> Text segment:
What is the difference between Alzheimer’s and dementia?
Dementia is the word used to describe a set of symptoms. Symptoms tend to vary a great deal depending on different forms of dementia. Dementia can be caused by other diseases, Alzheimer’s being the most common. Other causes of dementia include vascular dementia, dementia with Lewy bodies and frontotemporal dementia. In some cases, dementia is thought to be caused by both Alzheimer's disease and either vascular dementia or dementia with Lewy bodies. You may hear this called mixed dementia.
Does dementia run in the family?
Dementia is most common in the elderly, so many of us will have a relative living with the condition, but this does not mean we will inherit it. Most of the time the genes we inherit from our parents will only have a small effect on our risk of dementia. In most cases our likelihood of developing dementia will depend on our age and lifestyle, as well as the genes we have.
Are there more women than men with dementia?
Yes, in the UK, 61% of people with dementia are female and 39% are male. This is mainly due to the fact that women tend to live longer than men and as dementia becomes more common as we grow older, there are more women to develop the condition. Some studies are underway investigating whether men and women may have different risk factors for the condition.
Why isn't there screening for dementia?
At the moment, screening the general population for dementia is not recommended. This is mainly because there is no simple and accurate way to identify people with early dementia. In addition, there is not yet enough evidence to suggest that screening people who don’t have concerns about their memory is beneficial in the long term. Research is ongoing in this area.
How can I reduce my risk of developing dementia?
There is no sure way to prevent dementia, but we do know some of the risk factors for dementia and these can be changed. These risk factors are the same as for cardiovascular disease (like heart disease and stroke). By leading a healthy lifestyle and taking regular exercise you will be lowering your risk of these diseases and it’s likely you will lower your risk of dementia too. Studies suggest it may be particularly important to keep healthy in mid-life to help lower your risk of dementia.
To keep healthy:
- don’t smoke
- keep active and exercise regularly
- maintain a healthy weight
- eat a healthy balanced diet
- only drink alcohol within recommended limits
- control high blood pressure
- keep cholesterol at a healthy level.

> Task requirements:
a) Revise the dementia FAQ text starting with "Does dementia run" and going on through "genes we have.", putting "family member" in place of "relative".
b) According to the dementia FAQ text, what percentage of people with dementia in the UK are female?

> Dataset entries:
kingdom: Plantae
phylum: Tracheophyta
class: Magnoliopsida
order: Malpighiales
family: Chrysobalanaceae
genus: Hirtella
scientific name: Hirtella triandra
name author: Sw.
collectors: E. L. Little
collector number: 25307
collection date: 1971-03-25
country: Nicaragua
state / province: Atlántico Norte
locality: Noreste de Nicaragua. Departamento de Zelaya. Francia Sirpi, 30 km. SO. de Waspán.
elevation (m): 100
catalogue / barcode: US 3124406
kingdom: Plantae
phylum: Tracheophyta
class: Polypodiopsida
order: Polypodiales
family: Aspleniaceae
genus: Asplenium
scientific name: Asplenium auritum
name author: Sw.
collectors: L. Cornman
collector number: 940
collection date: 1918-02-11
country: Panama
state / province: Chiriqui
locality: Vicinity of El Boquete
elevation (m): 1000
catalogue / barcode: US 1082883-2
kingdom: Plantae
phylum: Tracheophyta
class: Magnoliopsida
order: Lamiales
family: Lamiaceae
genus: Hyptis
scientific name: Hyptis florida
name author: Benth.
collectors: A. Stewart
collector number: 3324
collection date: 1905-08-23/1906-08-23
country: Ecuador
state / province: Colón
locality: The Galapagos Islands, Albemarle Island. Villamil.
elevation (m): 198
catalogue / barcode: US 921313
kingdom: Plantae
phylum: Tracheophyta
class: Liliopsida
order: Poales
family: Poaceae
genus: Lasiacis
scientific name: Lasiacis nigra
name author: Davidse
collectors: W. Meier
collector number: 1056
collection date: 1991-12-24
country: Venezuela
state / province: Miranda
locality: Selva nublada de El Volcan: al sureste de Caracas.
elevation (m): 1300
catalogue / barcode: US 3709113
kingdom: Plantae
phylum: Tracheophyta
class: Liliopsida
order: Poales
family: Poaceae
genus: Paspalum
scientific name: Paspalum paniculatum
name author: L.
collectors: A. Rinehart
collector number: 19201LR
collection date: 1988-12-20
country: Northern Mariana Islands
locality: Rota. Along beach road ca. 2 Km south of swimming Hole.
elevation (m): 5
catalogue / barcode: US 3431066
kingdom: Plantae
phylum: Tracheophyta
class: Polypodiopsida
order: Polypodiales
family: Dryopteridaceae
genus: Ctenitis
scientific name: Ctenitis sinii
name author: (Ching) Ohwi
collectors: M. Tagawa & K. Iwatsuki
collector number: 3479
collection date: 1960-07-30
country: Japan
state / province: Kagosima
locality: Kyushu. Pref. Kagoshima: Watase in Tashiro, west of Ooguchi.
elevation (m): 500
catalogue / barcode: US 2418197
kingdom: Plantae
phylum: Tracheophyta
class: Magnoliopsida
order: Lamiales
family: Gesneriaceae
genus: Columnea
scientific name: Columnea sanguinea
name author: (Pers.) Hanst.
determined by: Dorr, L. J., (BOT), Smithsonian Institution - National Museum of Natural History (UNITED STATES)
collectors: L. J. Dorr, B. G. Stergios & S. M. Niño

> Completed exercise:
a)
Does dementia run in the family?
Dementia is most common in the elderly, so many of us will have a family member living with the condition, but this does not mean we will inherit it. Most of the time the genes we inherit from our parents will only have a small effect on our risk of dementia. In most cases our likelihood of developing dementia will depend on our age and lifestyle, as well as the genes we have.

b) 61%